**EXERCISE AIM:** Within the material below, transcribe exactly the lines from the one holding "frente a la deriva" through the one holding "Collefrisio Limited", keeping both ends and skipping the rest.

**GIVEN INFORMATION:**

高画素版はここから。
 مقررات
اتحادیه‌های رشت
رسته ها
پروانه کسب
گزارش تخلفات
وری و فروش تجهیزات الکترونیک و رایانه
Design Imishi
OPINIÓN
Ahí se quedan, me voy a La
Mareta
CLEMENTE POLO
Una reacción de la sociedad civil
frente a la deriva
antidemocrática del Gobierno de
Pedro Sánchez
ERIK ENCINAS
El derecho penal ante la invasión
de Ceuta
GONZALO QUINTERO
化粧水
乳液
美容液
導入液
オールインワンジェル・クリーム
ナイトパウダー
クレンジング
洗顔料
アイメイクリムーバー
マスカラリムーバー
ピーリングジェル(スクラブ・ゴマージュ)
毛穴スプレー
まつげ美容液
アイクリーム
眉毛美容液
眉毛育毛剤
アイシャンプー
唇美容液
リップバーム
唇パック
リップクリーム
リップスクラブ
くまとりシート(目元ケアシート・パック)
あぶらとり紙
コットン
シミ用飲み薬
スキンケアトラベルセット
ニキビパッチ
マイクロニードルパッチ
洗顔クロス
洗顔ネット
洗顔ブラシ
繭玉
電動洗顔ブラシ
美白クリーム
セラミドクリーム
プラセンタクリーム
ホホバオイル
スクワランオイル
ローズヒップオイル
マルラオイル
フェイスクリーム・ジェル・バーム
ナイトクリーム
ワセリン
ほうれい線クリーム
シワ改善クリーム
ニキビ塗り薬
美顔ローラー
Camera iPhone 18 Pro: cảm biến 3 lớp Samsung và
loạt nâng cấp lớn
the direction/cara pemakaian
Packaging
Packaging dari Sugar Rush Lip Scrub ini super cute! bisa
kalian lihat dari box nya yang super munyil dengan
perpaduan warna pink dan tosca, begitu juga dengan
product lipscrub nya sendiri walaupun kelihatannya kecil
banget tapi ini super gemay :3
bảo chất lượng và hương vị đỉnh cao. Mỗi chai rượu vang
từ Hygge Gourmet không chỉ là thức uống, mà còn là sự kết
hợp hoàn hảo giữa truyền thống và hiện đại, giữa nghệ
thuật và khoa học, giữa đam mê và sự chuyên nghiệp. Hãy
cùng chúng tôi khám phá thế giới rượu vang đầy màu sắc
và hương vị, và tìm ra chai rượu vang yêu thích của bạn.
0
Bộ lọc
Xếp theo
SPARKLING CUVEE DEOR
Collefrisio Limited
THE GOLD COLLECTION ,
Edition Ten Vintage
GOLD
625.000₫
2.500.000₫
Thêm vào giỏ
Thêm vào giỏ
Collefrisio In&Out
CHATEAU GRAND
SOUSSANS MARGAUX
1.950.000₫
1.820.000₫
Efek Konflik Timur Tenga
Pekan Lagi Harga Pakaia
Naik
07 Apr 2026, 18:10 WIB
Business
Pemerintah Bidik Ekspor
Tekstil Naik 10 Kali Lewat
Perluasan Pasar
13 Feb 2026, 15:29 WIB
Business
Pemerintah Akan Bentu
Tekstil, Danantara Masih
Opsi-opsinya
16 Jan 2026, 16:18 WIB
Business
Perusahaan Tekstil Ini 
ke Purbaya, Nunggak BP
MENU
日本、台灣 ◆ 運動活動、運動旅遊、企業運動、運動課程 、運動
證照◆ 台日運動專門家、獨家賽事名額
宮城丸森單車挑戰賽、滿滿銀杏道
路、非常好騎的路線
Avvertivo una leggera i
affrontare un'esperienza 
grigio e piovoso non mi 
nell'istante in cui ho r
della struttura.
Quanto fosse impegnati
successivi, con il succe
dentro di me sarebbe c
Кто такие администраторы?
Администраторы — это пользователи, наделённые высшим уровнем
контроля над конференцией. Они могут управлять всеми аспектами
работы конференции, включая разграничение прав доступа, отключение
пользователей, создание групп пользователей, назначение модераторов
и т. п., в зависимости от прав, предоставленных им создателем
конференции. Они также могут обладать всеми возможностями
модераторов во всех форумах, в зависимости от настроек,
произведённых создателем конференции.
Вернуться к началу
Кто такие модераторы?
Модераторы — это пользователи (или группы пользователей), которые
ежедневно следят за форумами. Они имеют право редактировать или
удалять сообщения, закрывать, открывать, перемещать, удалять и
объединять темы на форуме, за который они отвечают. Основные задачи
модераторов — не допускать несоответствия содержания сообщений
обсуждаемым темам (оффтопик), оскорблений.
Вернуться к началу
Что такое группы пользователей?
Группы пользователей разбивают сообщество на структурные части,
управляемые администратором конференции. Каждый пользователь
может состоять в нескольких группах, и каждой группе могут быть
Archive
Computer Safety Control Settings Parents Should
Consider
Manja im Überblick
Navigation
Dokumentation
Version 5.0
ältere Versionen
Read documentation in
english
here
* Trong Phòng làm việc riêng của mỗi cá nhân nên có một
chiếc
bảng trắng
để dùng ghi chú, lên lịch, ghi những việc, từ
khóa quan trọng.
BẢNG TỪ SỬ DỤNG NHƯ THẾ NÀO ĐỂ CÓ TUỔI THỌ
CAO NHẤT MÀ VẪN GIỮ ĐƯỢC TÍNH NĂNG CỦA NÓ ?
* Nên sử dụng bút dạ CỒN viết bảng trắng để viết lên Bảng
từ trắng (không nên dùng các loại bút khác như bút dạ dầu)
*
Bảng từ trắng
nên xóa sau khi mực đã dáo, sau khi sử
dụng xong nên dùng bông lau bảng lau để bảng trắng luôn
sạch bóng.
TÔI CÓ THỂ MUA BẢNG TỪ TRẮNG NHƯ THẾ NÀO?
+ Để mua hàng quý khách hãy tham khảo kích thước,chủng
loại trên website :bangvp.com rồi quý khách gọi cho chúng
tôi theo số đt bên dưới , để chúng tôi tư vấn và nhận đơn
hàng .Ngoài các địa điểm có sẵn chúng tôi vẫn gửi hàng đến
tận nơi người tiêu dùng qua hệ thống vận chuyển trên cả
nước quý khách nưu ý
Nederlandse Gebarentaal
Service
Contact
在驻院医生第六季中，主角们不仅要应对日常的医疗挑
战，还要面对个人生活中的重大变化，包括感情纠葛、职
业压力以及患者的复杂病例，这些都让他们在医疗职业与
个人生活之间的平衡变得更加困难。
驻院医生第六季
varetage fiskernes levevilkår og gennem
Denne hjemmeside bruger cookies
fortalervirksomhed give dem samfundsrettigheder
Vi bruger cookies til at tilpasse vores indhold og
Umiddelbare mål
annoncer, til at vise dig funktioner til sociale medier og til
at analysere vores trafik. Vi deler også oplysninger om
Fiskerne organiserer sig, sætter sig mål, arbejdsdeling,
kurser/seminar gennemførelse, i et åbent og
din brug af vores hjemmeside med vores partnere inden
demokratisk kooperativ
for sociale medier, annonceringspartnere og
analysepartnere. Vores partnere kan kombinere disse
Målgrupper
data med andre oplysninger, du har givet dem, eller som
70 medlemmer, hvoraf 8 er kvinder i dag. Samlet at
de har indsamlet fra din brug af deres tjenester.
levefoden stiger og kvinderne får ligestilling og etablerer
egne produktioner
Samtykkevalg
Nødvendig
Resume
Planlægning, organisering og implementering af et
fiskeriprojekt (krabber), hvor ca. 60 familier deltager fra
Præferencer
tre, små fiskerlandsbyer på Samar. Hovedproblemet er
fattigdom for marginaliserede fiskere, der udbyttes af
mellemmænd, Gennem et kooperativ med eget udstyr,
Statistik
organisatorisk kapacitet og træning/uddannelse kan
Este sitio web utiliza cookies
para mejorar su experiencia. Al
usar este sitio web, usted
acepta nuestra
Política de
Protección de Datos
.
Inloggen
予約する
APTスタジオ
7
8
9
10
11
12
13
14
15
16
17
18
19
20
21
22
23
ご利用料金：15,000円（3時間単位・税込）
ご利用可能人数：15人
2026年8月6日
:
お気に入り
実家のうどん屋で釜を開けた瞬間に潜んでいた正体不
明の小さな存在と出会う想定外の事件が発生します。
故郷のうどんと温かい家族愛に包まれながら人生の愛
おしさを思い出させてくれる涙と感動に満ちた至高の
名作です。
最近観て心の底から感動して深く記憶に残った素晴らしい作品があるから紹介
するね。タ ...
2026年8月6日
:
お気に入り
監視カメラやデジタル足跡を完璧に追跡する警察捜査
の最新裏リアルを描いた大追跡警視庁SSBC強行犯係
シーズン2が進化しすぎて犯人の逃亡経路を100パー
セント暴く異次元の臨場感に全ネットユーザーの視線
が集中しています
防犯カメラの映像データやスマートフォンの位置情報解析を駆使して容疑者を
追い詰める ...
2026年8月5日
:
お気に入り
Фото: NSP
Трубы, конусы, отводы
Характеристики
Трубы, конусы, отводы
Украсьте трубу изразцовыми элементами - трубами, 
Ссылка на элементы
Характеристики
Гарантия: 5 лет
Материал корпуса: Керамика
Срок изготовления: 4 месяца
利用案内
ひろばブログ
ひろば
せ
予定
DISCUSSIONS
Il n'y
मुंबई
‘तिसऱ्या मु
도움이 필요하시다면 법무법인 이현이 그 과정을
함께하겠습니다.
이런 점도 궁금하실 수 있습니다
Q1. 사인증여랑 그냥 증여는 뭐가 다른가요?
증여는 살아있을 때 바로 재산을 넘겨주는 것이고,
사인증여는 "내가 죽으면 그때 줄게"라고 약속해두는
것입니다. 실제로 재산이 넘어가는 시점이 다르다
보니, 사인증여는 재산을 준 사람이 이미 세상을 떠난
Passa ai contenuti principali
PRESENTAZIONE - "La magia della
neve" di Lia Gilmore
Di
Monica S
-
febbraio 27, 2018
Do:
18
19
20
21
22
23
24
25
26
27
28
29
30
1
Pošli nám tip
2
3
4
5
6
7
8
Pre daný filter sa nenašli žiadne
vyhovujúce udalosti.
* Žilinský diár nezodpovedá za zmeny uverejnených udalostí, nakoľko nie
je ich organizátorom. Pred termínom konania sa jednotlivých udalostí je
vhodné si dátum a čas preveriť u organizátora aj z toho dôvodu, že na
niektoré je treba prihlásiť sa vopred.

**TASK ANSWER:**
frente a la deriva
antidemocrática del Gobierno de
Pedro Sánchez
ERIK ENCINAS
El derecho penal ante la invasión
de Ceuta
GONZALO QUINTERO
化粧水
乳液
美容液
導入液
オールインワンジェル・クリーム
ナイトパウダー
クレンジング
洗顔料
アイメイクリムーバー
マスカラリムーバー
ピーリングジェル(スクラブ・ゴマージュ)
毛穴スプレー
まつげ美容液
アイクリーム
眉毛美容液
眉毛育毛剤
アイシャンプー
唇美容液
リップバーム
唇パック
リップクリーム
リップスクラブ
くまとりシート(目元ケアシート・パック)
あぶらとり紙
コットン
シミ用飲み薬
スキンケアトラベルセット
ニキビパッチ
マイクロニードルパッチ
洗顔クロス
洗顔ネット
洗顔ブラシ
繭玉
電動洗顔ブラシ
美白クリーム
セラミドクリーム
プラセンタクリーム
ホホバオイル
スクワランオイル
ローズヒップオイル
マルラオイル
フェイスクリーム・ジェル・バーム
ナイトクリーム
ワセリン
ほうれい線クリーム
シワ改善クリーム
ニキビ塗り薬
美顔ローラー
Camera iPhone 18 Pro: cảm biến 3 lớp Samsung và
loạt nâng cấp lớn
the direction/cara pemakaian
Packaging
Packaging dari Sugar Rush Lip Scrub ini super cute! bisa
kalian lihat dari box nya yang super munyil dengan
perpaduan warna pink dan tosca, begitu juga dengan
product lipscrub nya sendiri walaupun kelihatannya kecil
banget tapi ini super gemay :3
bảo chất lượng và hương vị đỉnh cao. Mỗi chai rượu vang
từ Hygge Gourmet không chỉ là thức uống, mà còn là sự kết
hợp hoàn hảo giữa truyền thống và hiện đại, giữa nghệ
thuật và khoa học, giữa đam mê và sự chuyên nghiệp. Hãy
cùng chúng tôi khám phá thế giới rượu vang đầy màu sắc
và hương vị, và tìm ra chai rượu vang yêu thích của bạn.
0
Bộ lọc
Xếp theo
SPARKLING CUVEE DEOR
Collefrisio Limited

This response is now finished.